Etgar Keret thinks I’d make a good mother; we’ve just met, but he claims to have a sense for these things. Backing that up is the Israeli writer’s examination—in his fiction and now his directorial debut, Jellyfish—of parenthood, the stultifying shadow of legacy, and the paradox of personal history in a political hotbed. Set in present-day Tel Aviv, Jellyfish follows several female characters whose relationships (with a lost child, a daughter, a distant son) lead to confrontation with an abiding loss. The players roam between the city and the sea in cauls of loneliness; disconnection is the threat looming largest over this Tel Aviv. The author writes mainly in the format of “flash fiction,” but was undaunted by neither a more sustained narrative nor the prospect of dealing with characters who can talk back. The Voice sat down with Keret recently in New York.
You’ve been criticized in Israel for not being sufficiently political. And Jellyfish is a film about Israel, but is not overtly political. It’s funny—in many countries, telling the story of a foreign worker would be considered political, but in Israel, if nobody explodes, then you’re not doing anything political. I really think that this kind of dealing exclusively with the political point of view reduces us—like making Dutch people walk around in wooden shoes. I’m not saying there aren’t amazing political films about Israel; I am saying there is not just one type of film to be done. If there’s something subversive about our film, it’s the fact that it involves fantasy. And it’s not a shell-shocked soldier having a dream sequence and then killing his wife—this is what passes for fantasy in Israeli film. So just saying that you can live in this space and dream is a political statement, I guess.
Was it a difficult to go from the solitary act of writing to collaborating? The kind of polyphonic experience of making a film was amazing. I was working with the editor for a year, spending every day with him—much more time than I was spending with my wife—and I said to her: “You know, I think this is the closest I have ever been to cheating on you.” How do you explain something to a cinematographer? You tell him something about yourself. And how does he argue about it? He tells you something about himself.
You develop a language with someone, which is what happens when you fall in love. Yes! The whole experience feels like having an affair. There was this kind of intimacy—because you’re creating these people together—that doesn’t usually develop so quickly. I did everything but have sex with my cinematographer—and he was a very good-looking guy. Our last day of shooting was in April 2006, and I saw him for three hours in Cannes, and then I haven’t seen him since. This guy was like my whole life, you know? You feel a little . . .

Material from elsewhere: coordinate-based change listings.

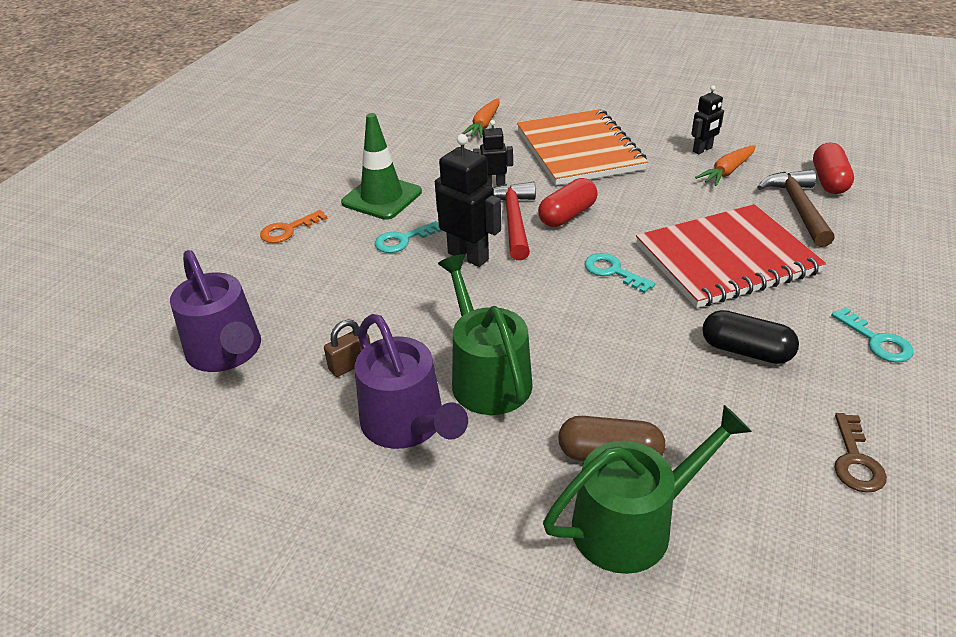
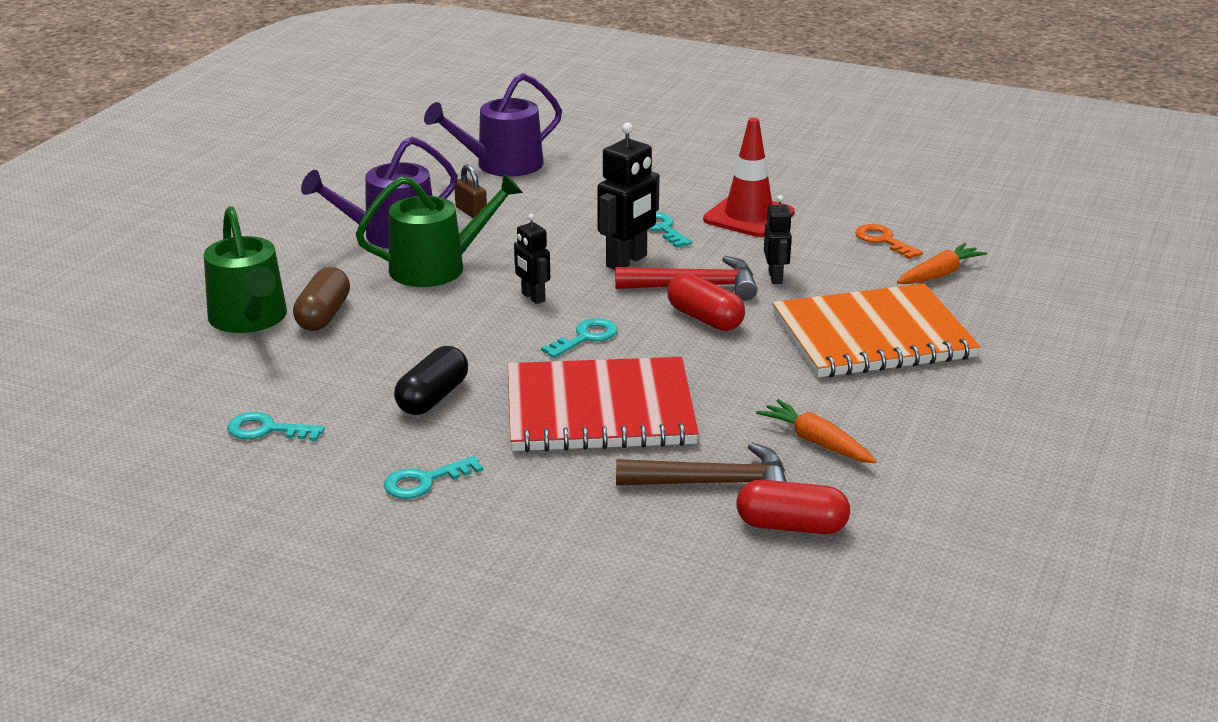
camera: 90 degrees right, 10 degrees down
orange key [260,210,328,243] -> orange key moved to [855,224,923,259]
green traffic cone [341,113,422,220] -> red traffic cone [703,118,795,237]
orange carrot [462,98,500,138] -> orange carrot turned 120 degrees clockwise [897,243,987,284]
red notebook [636,204,826,308] -> red notebook turned 75 degrees counterclockwise [508,357,699,452]
black robot [691,85,724,154] -> black robot moved to [514,214,550,304]
brown key [834,413,887,493] -> turquoise key [227,412,325,441]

Heartbroken? I think maybe there is this fleeting side of me that actually enjoys it. When my father survived the Holocaust, he said: “Now I know what life is, and I want to have more than one life.” So every six years he changed professions, and he was terrible at many of his jobs, so as a kid, it really pissed me off. But I am my father’s son, in the sense that what attracts me to art is that you can live more than one life. With writing, it was this discovery that I can break all the windows in a place, I can steal a car, I can have wild sex with a widow on her husband’s grave—I can do it and get away with it, because nobody gets hurt. When you make a film, it’s like this—except there are other people who are part of that fantasy. I can live one life, but I can make 10 films.
You return to the theme of suicide a lot in your work, and it recurs in Jellyfish. Each character is struggling, and there is this dangling question of why one person might make it while another does not. Three of the closest people to me have committed suicide. When my best friend killed himself [when Keret was 19], everybody said: “What was his problem? Was he crazy?” They needed to find a way to distinguish themselves from him, because if they can’t, they could be next. But contemplating suicide is a must; every person should ask if he wants to kill himself. I asked myself: “Why did he do it and not me?” And writing for me is a way of answering that. In my crappiest moments, I still think: “I want to be alive.” And maybe there will be a moment when this won’t be true—I hope this moment will not come—but talking about suicide is a good way of talking about great passion. Someone once asked me to define my stories, and I said my stories are a collection of short commercials for life. “Life: You Should Try It Sometime”—like Nike.